:: TO DO ::
Return the records from their first line through the line containing "prodotti DOP per", including that line, with every line copied character for character.

:: INPUT FOR THIS TASK ::
════════
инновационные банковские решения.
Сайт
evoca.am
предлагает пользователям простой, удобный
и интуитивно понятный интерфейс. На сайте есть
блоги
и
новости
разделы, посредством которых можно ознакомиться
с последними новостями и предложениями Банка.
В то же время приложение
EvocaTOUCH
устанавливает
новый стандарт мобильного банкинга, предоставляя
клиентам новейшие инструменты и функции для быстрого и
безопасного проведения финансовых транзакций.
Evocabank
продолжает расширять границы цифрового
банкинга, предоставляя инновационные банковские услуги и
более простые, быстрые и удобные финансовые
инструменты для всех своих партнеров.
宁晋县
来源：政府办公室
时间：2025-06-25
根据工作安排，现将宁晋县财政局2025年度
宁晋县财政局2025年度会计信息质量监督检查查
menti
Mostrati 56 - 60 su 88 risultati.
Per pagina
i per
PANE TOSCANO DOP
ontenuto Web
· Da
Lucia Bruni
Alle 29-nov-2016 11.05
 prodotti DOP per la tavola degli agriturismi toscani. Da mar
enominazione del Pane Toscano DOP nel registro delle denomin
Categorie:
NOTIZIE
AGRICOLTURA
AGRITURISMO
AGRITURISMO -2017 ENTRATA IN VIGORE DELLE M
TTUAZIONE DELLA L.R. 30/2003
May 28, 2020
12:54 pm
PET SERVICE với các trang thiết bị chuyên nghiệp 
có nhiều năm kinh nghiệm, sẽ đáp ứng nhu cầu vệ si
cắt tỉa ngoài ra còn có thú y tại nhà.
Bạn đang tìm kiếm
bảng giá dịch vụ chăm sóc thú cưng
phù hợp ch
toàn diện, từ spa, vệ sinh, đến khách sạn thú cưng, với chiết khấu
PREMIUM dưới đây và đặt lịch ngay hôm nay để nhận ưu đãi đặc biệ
════════
:: WRITTEN RESPONSE ::
инновационные банковские решения.
Сайт
evoca.am
предлагает пользователям простой, удобный
и интуитивно понятный интерфейс. На сайте есть
блоги
и
новости
разделы, посредством которых можно ознакомиться
с последними новостями и предложениями Банка.
В то же время приложение
EvocaTOUCH
устанавливает
новый стандарт мобильного банкинга, предоставляя
клиентам новейшие инструменты и функции для быстрого и
безопасного проведения финансовых транзакций.
Evocabank
продолжает расширять границы цифрового
банкинга, предоставляя инновационные банковские услуги и
более простые, быстрые и удобные финансовые
инструменты для всех своих партнеров.
宁晋县
来源：政府办公室
时间：2025-06-25
根据工作安排，现将宁晋县财政局2025年度
宁晋县财政局2025年度会计信息质量监督检查查
menti
Mostrati 56 - 60 su 88 risultati.
Per pagina
i per
PANE TOSCANO DOP
ontenuto Web
· Da
Lucia Bruni
Alle 29-nov-2016 11.05
 prodotti DOP per la tavola degli agriturismi toscani. Da mar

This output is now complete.